4. Magnetic resonance cholangiopancreatography (MRCP)

Tes ini menggunakan medan magnet dan pulsa energi gelombang radio untuk mendapatkan gambar dari struktur di dalam tubuh, termasuk hati dan kantung empedu.

5. Cholescintigraphy

Tes ini dapat menentukan apakah kantung empedu berkontraksi dengan benar. Bahan radioaktif disuntikkan ke pasien dan berjalan ke kantung empedu. Teknisi kemudian mengamati pergerakan kantung empedu.

6. USG Endoskopi

Tes ini menggabungkan USG dan endoskopi untuk mencari batu empedu.

7. Endoskopi retrograde cholangiopancreatography (ERCP)

Dokter memasukkan endoskop melalui mulut pasien ke usus kecil dan menyuntikkan pewarna untuk memungkinkan saluran-saluran empedu dapat dilihat.

baca juga: Waspada! 3 gejala kanker empedu yang harus Anda ketahui

Cara Mengobati Batu Empedu

Mengobati batu empedu biasanya dengan pembedahan dan mengambil kantung empedu. Operasi tradisional disebut kolesistektomi terbuka. Sebuah prosedur baru yang disebut kolesistektomi laparoskopi, kurang invasif, memiliki komplikasi yang lebih sedikit dan lebih sering digunakan.

1. Kolesistektomi laparoskopi

Selama prosedur ini, instrumen, cahaya, dan kamera dimasukkan melewati beberapa sayatan kecil di perut. Dokter bedah akan melihat bagian dalam tubuh melalui laparoskop yang diproyeksikan melalui monitor video, lalu kantung empedu diambil. Setelah operasi, pasien perlu diopname di rumah sakit.

2. Kolesistektomi terbuka

Ini adalah prosedur yang lebih invasif di mana ahli bedah membuat sayatan di perut yang lebih besar untuk menghilangkan kantung empedu. Pasien tetap di rumah sakit selama beberapa hari setelah operasi.
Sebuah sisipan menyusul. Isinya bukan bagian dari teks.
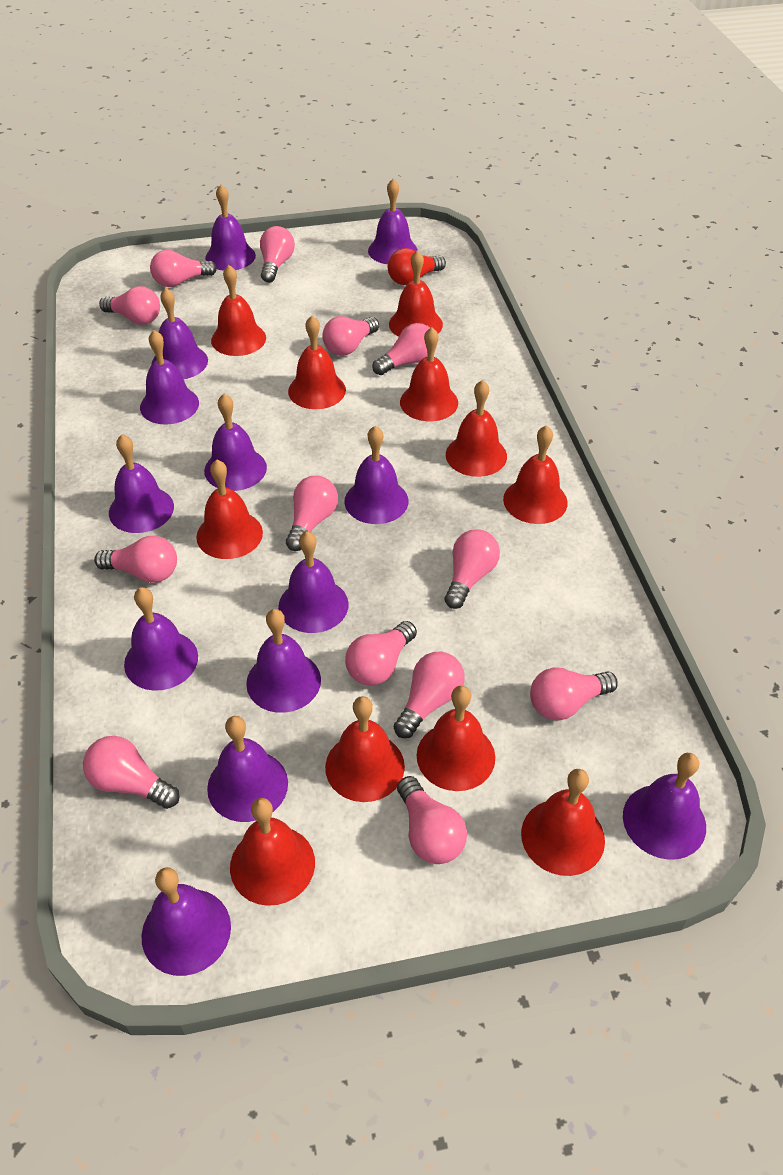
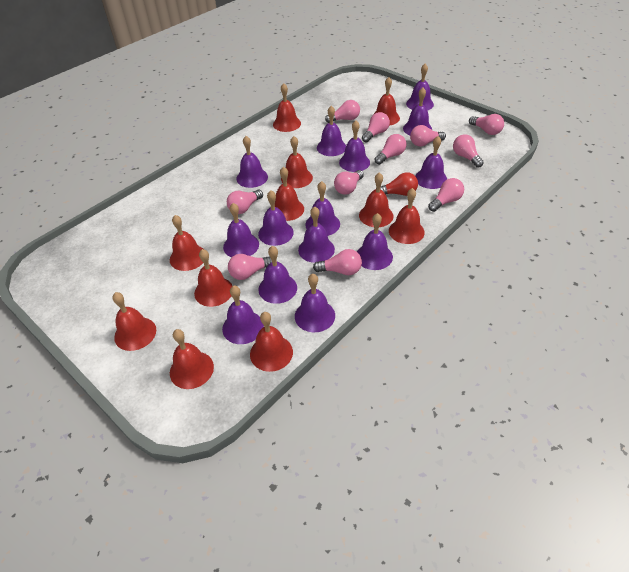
pink light bulb: 13 -> 11
purple bell: 13 -> 14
Jika batu empedu berada di saluran empedu, endoscopic retrograde cholangiopancreatography dapat digunakan untuk menemukan dan mengambilnya sebelum atau selama operasi kantung empedu.

Pengobatan Batu Empedu Tanpa Operasi

Jika Anda memiliki kondisi medis dan dokter merasa tidak harus menjalani operasi batu empedu, dokter mungkin meresepkan obat sursodiol (Actigall) dan chenodiol (Chenix). Obat ini bekerja untuk melarutkan batu kolesterol. Diare ringan dapat menjadi efek samping dari kedua obat ini.

Kelemahan dari menggunakan obat adalah bahwa Anda mungkin harus mengonsumsinya selama bertahun-tahun untuk benar-benar meluruhkan batu empedu. Selain itu, batu empedu bisa kembali kambuh setelah Anda berhenti minum obat.